## Task set
1: In the piece on benefits access and breastfeeding in Durham, what does Breastfeed Durham treat benefits access as?
2: Carry on writing the piece on benefits access and breastfeeding in Durham from the point where it stops.

## Document segment
[Start of Attachment]
Durham Benefits Access Coalition

Why Benefits Access Is Breastfeeding Policy in Durham

In Durham County, we often talk about breastfeeding as a health issue. But for many families, the biggest barriers to breastfeeding have less to do with knowledge and more to do with access.

It’s hard to focus on feeding your baby when groceries are running low, health coverage keeps dropping off, or it takes hours—sometimes days—to navigate benefits paperwork in a language that isn’t your own. In Durham, especially for Black, Latinx, immigrant, and mixed-status families, these challenges are part of everyday life.

That’s why Breastfeed Durham treats benefits access as breastfeeding policy.

The Reality Families Face

Telling families that “breastfeeding is healthy” isn’t enough if they can’t access food, breast pumps, paid leave, or follow-up care. When SNAP, WIC, or Medicaid coverage is delayed or lost due to administrative churn, breastfeeding becomes harder to start—and even harder to sustain.
[End of Attachment]
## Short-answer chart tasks
[Start of Attachment]
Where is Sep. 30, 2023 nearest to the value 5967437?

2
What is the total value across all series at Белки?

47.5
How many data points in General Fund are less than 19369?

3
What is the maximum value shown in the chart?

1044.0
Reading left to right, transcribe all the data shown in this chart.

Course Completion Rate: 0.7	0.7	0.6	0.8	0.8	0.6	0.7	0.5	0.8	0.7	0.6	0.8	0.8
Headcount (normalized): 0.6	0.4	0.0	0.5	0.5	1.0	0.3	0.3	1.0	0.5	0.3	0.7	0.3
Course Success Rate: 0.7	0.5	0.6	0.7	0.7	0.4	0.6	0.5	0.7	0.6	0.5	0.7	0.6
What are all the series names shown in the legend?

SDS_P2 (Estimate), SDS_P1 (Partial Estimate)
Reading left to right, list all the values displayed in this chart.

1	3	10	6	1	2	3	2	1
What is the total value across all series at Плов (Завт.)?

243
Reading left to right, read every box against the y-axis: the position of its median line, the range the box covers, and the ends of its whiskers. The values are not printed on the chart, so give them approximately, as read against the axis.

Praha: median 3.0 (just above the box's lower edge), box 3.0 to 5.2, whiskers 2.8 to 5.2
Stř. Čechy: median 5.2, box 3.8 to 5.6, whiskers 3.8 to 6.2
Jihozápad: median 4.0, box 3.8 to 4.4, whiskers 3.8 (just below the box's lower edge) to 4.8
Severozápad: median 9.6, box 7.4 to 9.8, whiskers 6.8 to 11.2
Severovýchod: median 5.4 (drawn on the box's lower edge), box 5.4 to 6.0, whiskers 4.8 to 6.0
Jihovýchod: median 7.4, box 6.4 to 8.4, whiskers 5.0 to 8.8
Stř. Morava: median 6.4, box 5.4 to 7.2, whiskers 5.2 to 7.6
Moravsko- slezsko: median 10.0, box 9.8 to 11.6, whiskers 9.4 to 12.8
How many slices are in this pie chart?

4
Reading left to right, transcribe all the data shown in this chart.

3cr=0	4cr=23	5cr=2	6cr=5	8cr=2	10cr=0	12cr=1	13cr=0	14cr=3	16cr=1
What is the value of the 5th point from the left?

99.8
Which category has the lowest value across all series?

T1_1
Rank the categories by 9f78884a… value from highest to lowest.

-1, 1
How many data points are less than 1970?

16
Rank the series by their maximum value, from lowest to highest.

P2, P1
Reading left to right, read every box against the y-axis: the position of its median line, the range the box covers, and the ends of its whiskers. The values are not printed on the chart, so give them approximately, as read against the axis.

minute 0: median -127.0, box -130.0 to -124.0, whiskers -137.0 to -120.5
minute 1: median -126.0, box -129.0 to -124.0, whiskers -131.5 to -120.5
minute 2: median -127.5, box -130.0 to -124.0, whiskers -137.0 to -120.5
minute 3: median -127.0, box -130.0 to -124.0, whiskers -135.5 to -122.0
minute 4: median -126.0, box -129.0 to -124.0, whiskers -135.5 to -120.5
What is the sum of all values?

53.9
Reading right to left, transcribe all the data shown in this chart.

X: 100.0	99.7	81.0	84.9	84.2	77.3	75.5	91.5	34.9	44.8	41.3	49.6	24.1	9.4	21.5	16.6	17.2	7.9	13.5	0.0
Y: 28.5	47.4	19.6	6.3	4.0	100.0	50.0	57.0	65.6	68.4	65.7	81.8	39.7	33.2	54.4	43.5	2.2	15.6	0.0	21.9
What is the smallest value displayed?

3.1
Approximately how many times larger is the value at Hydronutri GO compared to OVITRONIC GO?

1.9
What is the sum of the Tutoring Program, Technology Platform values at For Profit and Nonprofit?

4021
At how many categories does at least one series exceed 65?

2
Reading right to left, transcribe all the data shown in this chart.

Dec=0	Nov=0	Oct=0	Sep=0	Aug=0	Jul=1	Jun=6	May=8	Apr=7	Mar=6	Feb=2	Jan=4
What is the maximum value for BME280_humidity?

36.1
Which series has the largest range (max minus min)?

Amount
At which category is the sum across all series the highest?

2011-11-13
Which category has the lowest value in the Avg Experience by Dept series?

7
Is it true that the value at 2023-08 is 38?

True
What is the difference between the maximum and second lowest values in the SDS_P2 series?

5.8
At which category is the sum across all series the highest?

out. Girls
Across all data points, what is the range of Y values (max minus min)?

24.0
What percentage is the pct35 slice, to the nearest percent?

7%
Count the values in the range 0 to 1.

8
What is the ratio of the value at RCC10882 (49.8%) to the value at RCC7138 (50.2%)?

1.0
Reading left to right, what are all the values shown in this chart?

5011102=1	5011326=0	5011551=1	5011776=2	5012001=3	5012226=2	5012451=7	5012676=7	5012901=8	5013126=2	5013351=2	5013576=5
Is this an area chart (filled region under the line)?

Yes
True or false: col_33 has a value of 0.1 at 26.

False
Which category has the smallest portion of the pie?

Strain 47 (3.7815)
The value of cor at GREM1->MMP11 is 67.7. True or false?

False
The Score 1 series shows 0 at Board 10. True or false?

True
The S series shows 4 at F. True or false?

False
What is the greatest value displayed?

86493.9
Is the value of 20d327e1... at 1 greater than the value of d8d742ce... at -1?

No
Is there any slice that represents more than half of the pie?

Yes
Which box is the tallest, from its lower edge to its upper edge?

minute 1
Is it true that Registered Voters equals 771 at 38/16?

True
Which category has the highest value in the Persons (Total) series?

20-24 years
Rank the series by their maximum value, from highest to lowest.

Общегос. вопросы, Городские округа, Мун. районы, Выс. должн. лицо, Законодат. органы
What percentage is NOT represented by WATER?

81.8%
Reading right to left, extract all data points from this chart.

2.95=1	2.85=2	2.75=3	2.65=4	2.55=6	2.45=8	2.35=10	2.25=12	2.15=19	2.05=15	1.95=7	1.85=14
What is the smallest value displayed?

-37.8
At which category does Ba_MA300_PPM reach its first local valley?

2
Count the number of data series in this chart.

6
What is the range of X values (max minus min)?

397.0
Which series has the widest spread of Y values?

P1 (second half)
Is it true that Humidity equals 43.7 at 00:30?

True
[End of Attachment]
## Responses to the exercise
1: Breastfeeding policy.

2:
In Durham, economic stability and infant feeding are deeply connected.

A Durham-Grown Solution

To address this gap, Breastfeed Durham co-leads the Durham Benefits Access Subcommittee, a cross-system collaboration that includes Durham County DSS, Duke Health, Lincoln Community Health Center, the Durham Board of County Commissioners, and trusted community-based organizations.

The goal is simple but powerful: make sure Durham residents—especially multilingual, immigrant, and mixed-status families—can actually enroll in and keep the benefits they qualify for, without being blocked by red tape, fear of system contact, or preventable errors.

This work builds on Durham’s long tradition of community-driven problem solving and cross-sector collaboration.

What We’re Changing—Together

Through the Benefits Access Subcommittee, Breastfeed Durham and our partners are working to:

  • Reduce administrative barriers and error-related terminations in SNAP, WIC, and Medicaid
  • Integrate benefits screening and referrals into healthcare, early childhood, and school-based settings across Durham
  • Strengthen language access, cultural responsiveness, and protections for immigrant families
  • Pilot data-sharing and technology tools that simplify enrollment and reduce coverage gaps

These changes may sound technical—but for families, they mean fewer dropped benefits, fewer missed appointments, and more stability during pregnancy and early parenthood.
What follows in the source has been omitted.